# Snowblower Truck



## duramax03049 (Jan 30, 2008)

new to site but have been stalking it for years. last storm in southern new hampshire i was driving through hudson and at a gas station i saw a dodge with what had to been a 8-9 foot snowblower mounted just like a plow. ive been plowing the area since i was 16 im now 24. ive never seen this truck once. im guessing the guy must do driveways. anybody on here seen this or any truck like this in your area?? how do they work??


----------



## Firemanfive0 (Dec 13, 2007)

*Thats Funny*

MY GUESS IS LIKE A TRUCK WITH A SNOWBLOWER ON IT. JUST KIDDING I'D LIKE TO SEE SOME PICS TOO!


----------



## TL697 (Jan 19, 2008)

duramax03049;502465 said:


> new to site but have been stalking it for years. last storm in southern new hampshire i was driving through hudson and at a gas station i saw a dodge with what had to been a 8-9 foot snowblower mounted just like a plow. ive been plowing the area since i was 16 im now 24. ive never seen this truck once. im guessing the guy must do driveways. anybody on here seen this or any truck like this in your area?? how do they work??
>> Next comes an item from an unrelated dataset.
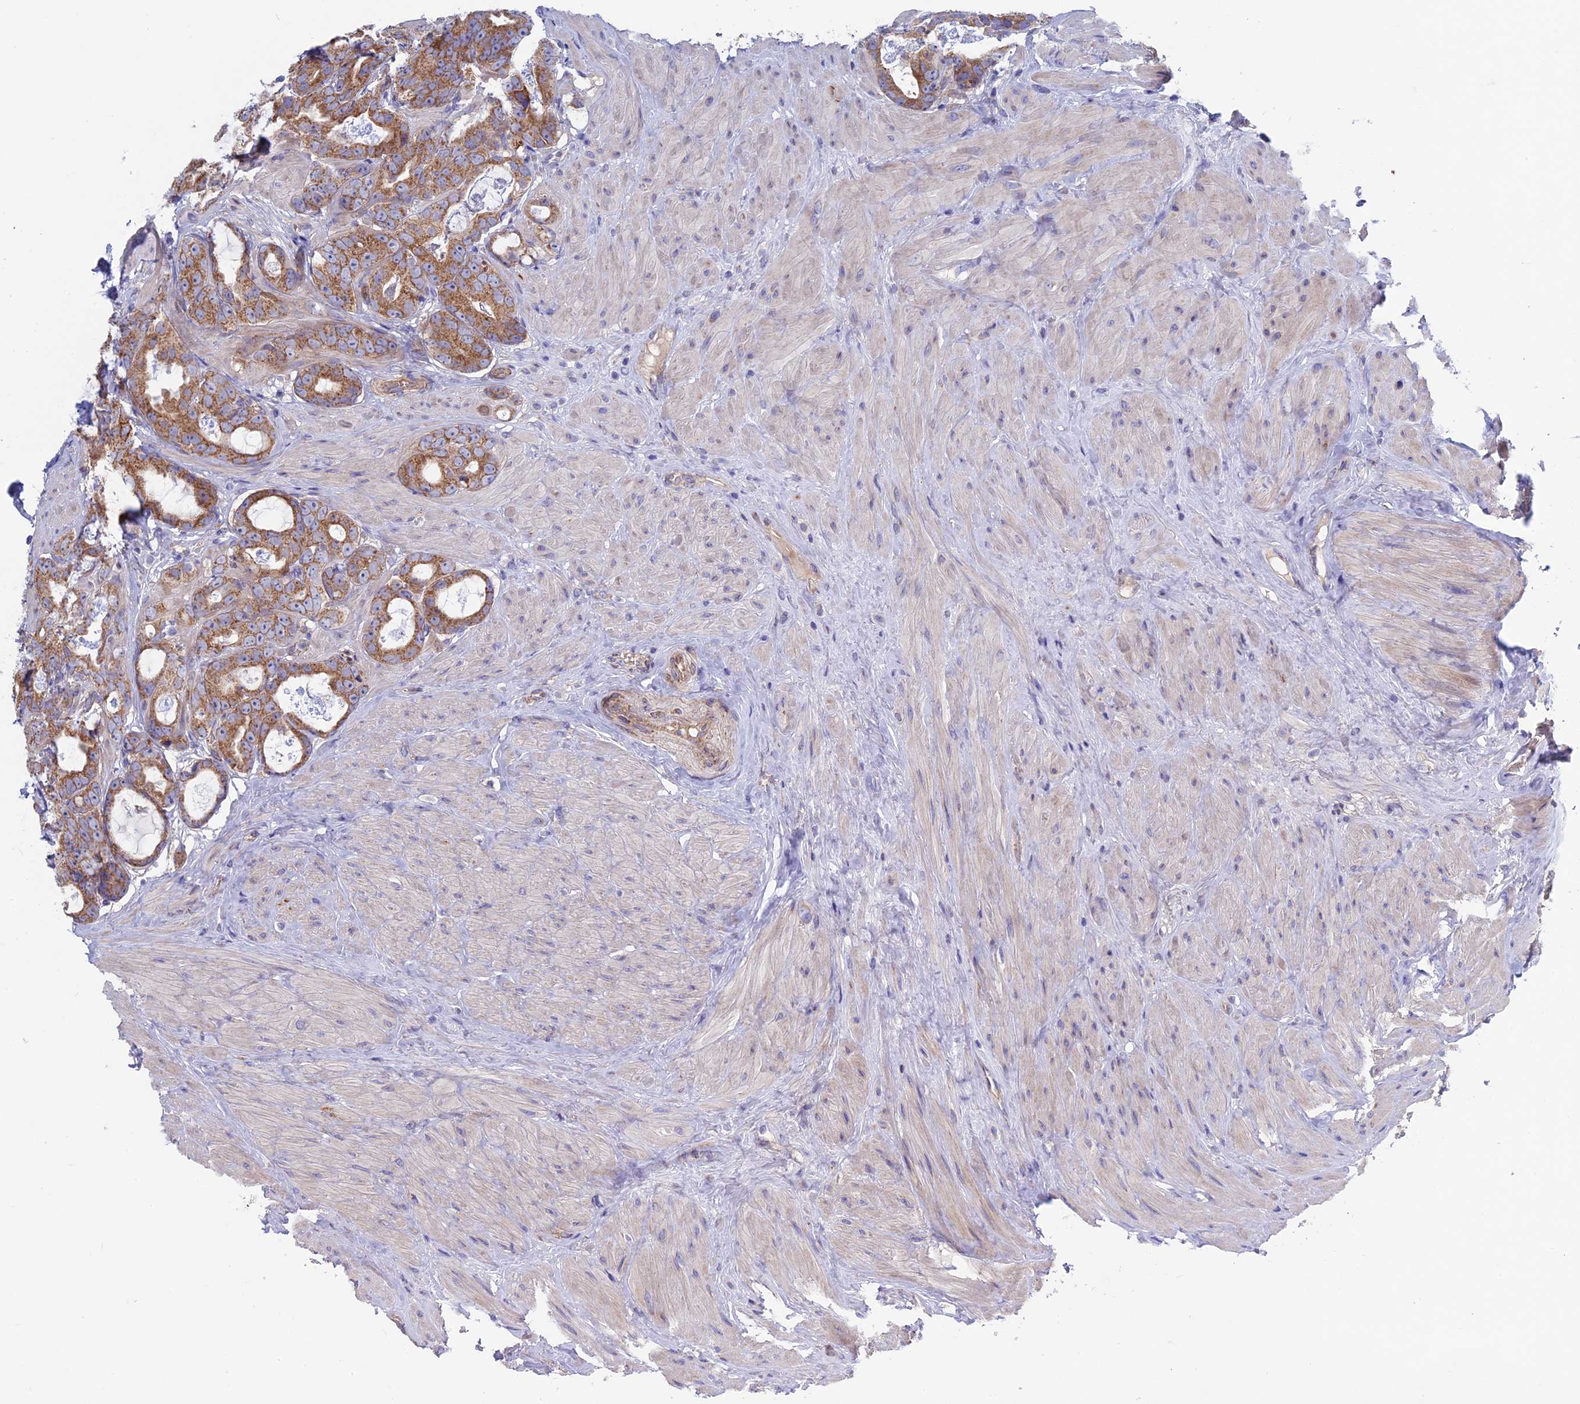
{"staining": {"intensity": "moderate", "quantity": ">75%", "location": "cytoplasmic/membranous"}, "tissue": "prostate cancer", "cell_type": "Tumor cells", "image_type": "cancer", "snomed": [{"axis": "morphology", "description": "Adenocarcinoma, Low grade"}, {"axis": "topography", "description": "Prostate"}], "caption": "The micrograph displays immunohistochemical staining of prostate cancer. There is moderate cytoplasmic/membranous positivity is appreciated in approximately >75% of tumor cells. (Stains: DAB (3,3'-diaminobenzidine) in brown, nuclei in blue, Microscopy: brightfield microscopy at high magnification).", "gene": "ETFDH", "patient": {"sex": "male", "age": 71}}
I've seen one here in Colorado, but it doesn't look like it even runs...

I'll see if I can get a pic of it this week...


----------



## Michael M (Nov 24, 2006)

*snowblower*

I know somebody that I work with in Nashua that has one. He has had some issues where it throws chuncks off of cars and the houses. He does all resi's with it. It definitely has a use in the right application. Some of the driveways I plow there is NOWHERE to stack the snow, that machine would work well there. If I had it, I would focus more on condos or other similar types of areas. Big bucks for the machine itself. 10K


----------



## ppandr (Dec 16, 2004)

Check this out....






Seems light duty, but is what you are talking about.


----------



## YardMedic (Nov 29, 2006)

Probably not the one you've seen, but I know a Nashua firefighter Alex who has one on his Excursion. What's wild about his system is that he has BOTH the Hansen snowblower with a Fisher MM plowframe as well as an entire Fisher MM2 SS Xblade, so he can decide each storm which he's gonna use. The self-sufficient blower up front is raised & lowered with the Fisher lift system, so it needs all the regular controls anyway.


----------



## duramax03049 (Jan 30, 2008)

that video looks like the type of blower it was blue with yellow auger. driving by i didnt notice the motor on it. i figured it ran hydraulically which to me makes more sense. a snowblower this season during december wouldve been nice to have in some places.

thanks for the help guys


----------



## McVey Landscaping (Nov 21, 2007)

i think that blower system is awesome, i have several apartment areas were a plow can get tricky when it drifts. just no place to put big snows. that way i could just blow it over the fence into a field.


----------



## Runner (Jul 21, 2000)

That one runs off a remote motor, like an Onan or something. I couldn't even IMAGINE burning that kind of fuel to move 6" of snow 3 ft. with at less than a walking speed. It isn't even practical. Now, I COULD see in some applications where a little more power would be useful. This one runs right off a trucks PTO system.


----------



## haligan125 (Dec 17, 2003)

My buddy and I at work were joking about getting a Holder sidewalk plow. They have a plow blade a V plow and a snow blower for it, I bet we could do a ton of difficult driveways with it!


----------



## justme- (Dec 28, 2004)

Several manufacturers of those- Northern Tool used to peddle them- usually with a 25-30 HP onan to power them. Great idea for some situations.
Hansen is the originator-
http://www.allwebdiscounts.com/snowblower_01.php
and this article has been regurgitated on so many websites it's not funny, but the guy is wrong- pickup types have NEVER drawn power from the engine


----------



## 26543 (Jan 28, 2008)

Im thinking I might look for a 8ft blower and build one this summer, seems fairly staright forward


----------



## Curbside (Nov 16, 2004)

I used to own a truck mounted snow blower. It was made by Tenco and it was run by hydraulics. The blower was 8feet wide and had a 60hp Detroit in the back. It was advertised as a pick up truck blower but I don't think you could ever get it within the weight restrictions of a pickup. We had it mounted a Ford F550 and we still had to ballast the back of the truck even with that motor on the back. If you have a lot of room and straight runs they work pretty good. They are awkward around corners and visibility is always a problem unless you have the wind working in your favor which seems to never happen. They are also long in the front so you have to be careful. We don't have it anymore because of some manufacturing problems. Tenco ended up buying it back from us. I would not buy a blower again for a truck. If I had to do light duty blowing I would just put one on one of the bobcats or if I had a lot of blowing I would get a large one for one of the wheelloaders.


----------